Rangkaian latihan tersebut tidak hanya menguji kemampuan penerbangan dan penerjunan, tetapi juga memperkuat koordinasi operasional antara personel militer kedua negara.
Selain latihan di udara, Cope West 2026 juga menjadi kesempatan bagi personel AS dan Indonesia untuk bertukar pengalaman serta keahlian di sejumlah bidang pendukung operasi militer.
Materi yang dibahas mencakup kesehatan penerbangan, evakuasi medis melalui udara hingga prosedur penanganan keadaan darurat.
“Para pakar dari kedua negara juga akan berbagi pengetahuan dan pengalaman di berbagai bidang, seperti kesehatan penerbangan, evakuasi medis melalui udara, serta prosedur penanganan keadaan darurat.
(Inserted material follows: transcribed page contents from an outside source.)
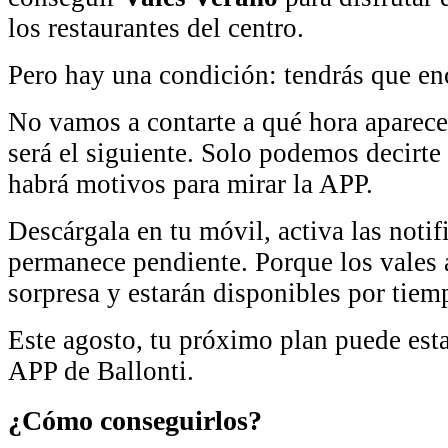
los restaurantes del centro.
Pero hay una condición: tendrás que en
No vamos a contarte a qué hora aparec
será el siguiente. Solo podemos decirt
habrá motivos para mirar la APP.
Descárgala en tu móvil, activa las notif
permanece pendiente. Porque los vales 
sorpresa y estarán disponibles por tiem
Este agosto, tu próximo plan puede est
APP de Ballonti.
¿Cómo conseguirlos?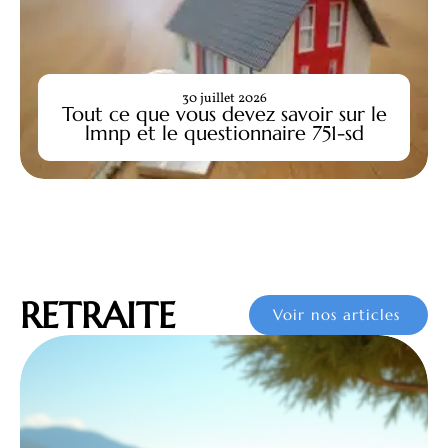
30 juillet 2026
Tout ce que vous devez savoir sur le
lmnp et le questionnaire 751-sd
RETRAITE
Voir nos articles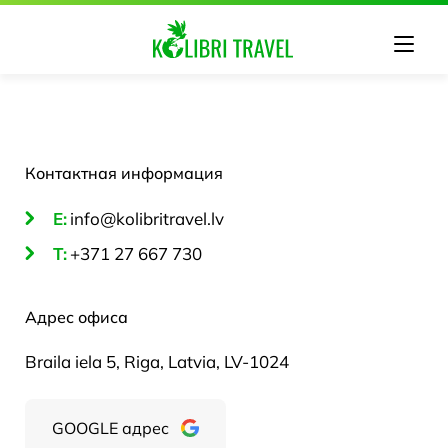
Контактная информация
E:
info@kolibritravel.lv
T:
+371 27 667 730
Адрес офиса
Braila iela 5, Riga, Latvia, LV-1024
GOOGLE адрес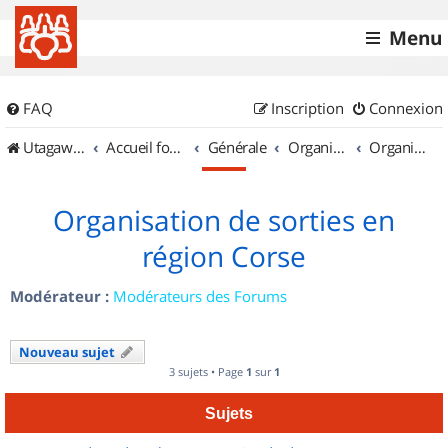
Menu
FAQ
Inscription
Connexion
UtagawaVTT (Randos VTT et VTTAE avec traces GPS)
Accueil forum
Générale
Organisation de sorties & Recherche de partenaires
Organisation de sorties en région Corse
Organisation de sorties en
région Corse
Modérateur :
Modérateurs des Forums
Nouveau sujet
3 sujets • Page
1
sur
1
Sujets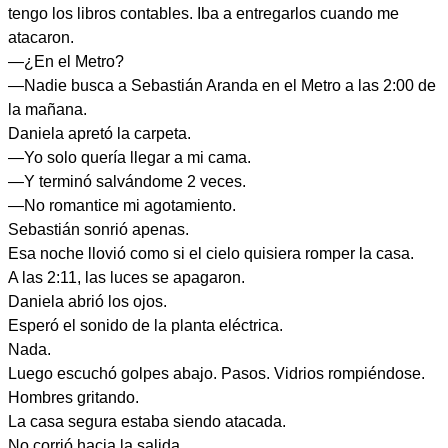
tengo los libros contables. Iba a entregarlos cuando me
atacaron.
—¿En el Metro?
—Nadie busca a Sebastián Aranda en el Metro a las 2:00 de
la mañana.
Daniela apretó la carpeta.
—Yo solo quería llegar a mi cama.
—Y terminó salvándome 2 veces.
—No romantice mi agotamiento.
Sebastián sonrió apenas.
Esa noche llovió como si el cielo quisiera romper la casa.
A las 2:11, las luces se apagaron.
Daniela abrió los ojos.
Esperó el sonido de la planta eléctrica.
Nada.
Luego escuchó golpes abajo. Pasos. Vidrios rompiéndose.
Hombres gritando.
La casa segura estaba siendo atacada.
No corrió hacia la salida.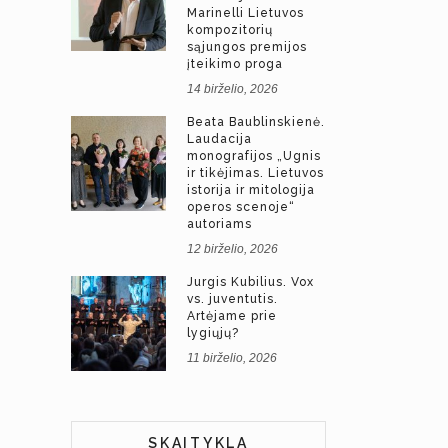
Marinelli Lietuvos
kompozitorių
sąjungos premijos
įteikimo proga
14 birželio, 2026
Beata Baublinskienė.
Laudacija
monografijos „Ugnis
ir tikėjimas. Lietuvos
istorija ir mitologija
operos scenoje“
autoriams
12 birželio, 2026
Jurgis Kubilius. Vox
vs. juventutis.
Artėjame prie
lygiųjų?
11 birželio, 2026
SKAITYKLA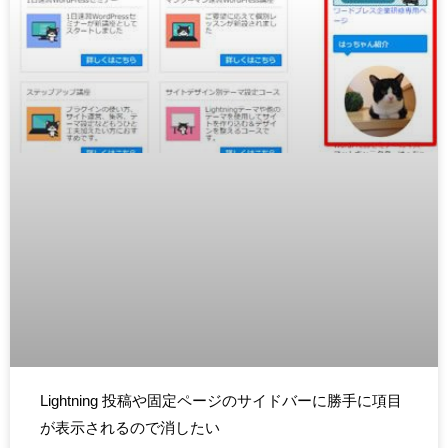
Lightning 投稿や固定ページのサイドバーに勝手に項目
が表示されるので消したい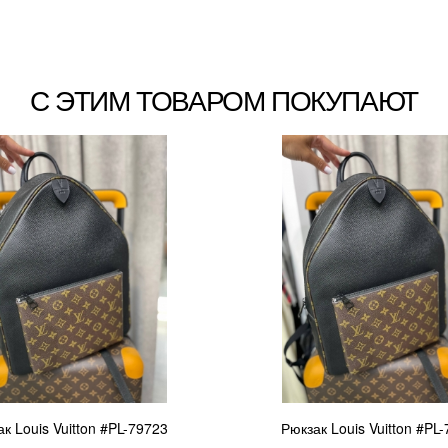
С ЭТИМ ТОВАРОМ ПОКУПАЮТ
к Louis Vuitton #PL-79723
Рюкзак Louis Vuitton #PL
Selain itu, latihan simulasi di meja akan dilaksanakan untuk meningkatkan koordinasi dan kemampuan bersama,” ungkapnya.
Dengan demikian, latihan tidak hanya berorientasi pada kemampuan tempur dan mobilitas udara, tetapi juga meningkatkan kesiapan kedua negara dalam menghadapi berbagai situasi darurat.
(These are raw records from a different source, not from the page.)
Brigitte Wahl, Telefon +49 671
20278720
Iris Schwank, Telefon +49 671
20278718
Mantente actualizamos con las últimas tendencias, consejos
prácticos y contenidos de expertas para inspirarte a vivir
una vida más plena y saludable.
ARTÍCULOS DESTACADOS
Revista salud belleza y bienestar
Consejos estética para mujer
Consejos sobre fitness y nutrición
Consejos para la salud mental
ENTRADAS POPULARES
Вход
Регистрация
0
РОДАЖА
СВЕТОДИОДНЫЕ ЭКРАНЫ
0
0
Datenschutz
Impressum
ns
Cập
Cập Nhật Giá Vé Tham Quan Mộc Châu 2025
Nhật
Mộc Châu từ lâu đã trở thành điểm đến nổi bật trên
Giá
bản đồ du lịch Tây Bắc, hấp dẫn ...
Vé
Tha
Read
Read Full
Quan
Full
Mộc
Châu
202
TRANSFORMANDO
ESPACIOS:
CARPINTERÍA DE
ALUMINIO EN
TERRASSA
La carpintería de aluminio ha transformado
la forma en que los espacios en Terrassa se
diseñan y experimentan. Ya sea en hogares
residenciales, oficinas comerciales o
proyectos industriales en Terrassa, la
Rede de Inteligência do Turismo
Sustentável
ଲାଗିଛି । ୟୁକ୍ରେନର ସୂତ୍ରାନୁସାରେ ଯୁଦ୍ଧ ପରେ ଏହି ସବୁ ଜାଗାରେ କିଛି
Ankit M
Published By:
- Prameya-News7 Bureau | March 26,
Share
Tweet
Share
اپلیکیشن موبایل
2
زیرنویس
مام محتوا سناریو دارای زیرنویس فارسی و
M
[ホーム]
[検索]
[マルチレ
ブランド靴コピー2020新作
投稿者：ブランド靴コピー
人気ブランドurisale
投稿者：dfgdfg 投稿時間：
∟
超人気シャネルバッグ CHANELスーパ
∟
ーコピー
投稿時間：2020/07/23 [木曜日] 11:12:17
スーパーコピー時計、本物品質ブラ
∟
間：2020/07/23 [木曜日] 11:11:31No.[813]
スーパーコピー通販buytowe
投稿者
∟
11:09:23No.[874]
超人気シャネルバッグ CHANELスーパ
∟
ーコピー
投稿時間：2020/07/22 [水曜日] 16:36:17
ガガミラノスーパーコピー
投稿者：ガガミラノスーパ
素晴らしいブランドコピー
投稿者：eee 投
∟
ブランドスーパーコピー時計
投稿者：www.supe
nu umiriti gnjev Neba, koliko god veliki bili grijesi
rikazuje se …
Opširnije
Pengerahan personel dan armada U.S. Air Force ke Indonesia merupakan bagian dari manuver Pacific Air Forces. Operasi tersebut dilakukan melalui koordinasi dengan berbagai komponen militer, sekutu, serta negara mitra Amerika Serikat.
Baca Juga : 19 Perusahaan Diduga Picu Kebakaran di Kalimantan
Strategi tersebut diarahkan untuk menyediakan kemampuan udara, antariksa, dan siber guna mendukung Komando Indo-Pasifik AS.
Selain itu, kerja sama tersebut menjadi bagian dari upaya Amerika Serikat dalam menjaga kawasan Indo-Pasifik yang dinilai bebas dan terbuka.
Cope West merupakan latihan militer yang telah diselenggarakan secara berkala sejak 1989. Latihan tersebut menjadi salah satu bentuk kerja sama pertahanan antara Amerika Serikat dan Indonesia.
Pelaksanaan pada 2026 secara khusus menandai gelaran Cope West ke-13 di Indonesia.
Melalui latihan ini, kedua negara kembali memperkuat kemampuan operasional, koordinasi, serta interoperabilitas antara personel dan aset udara masing-masing.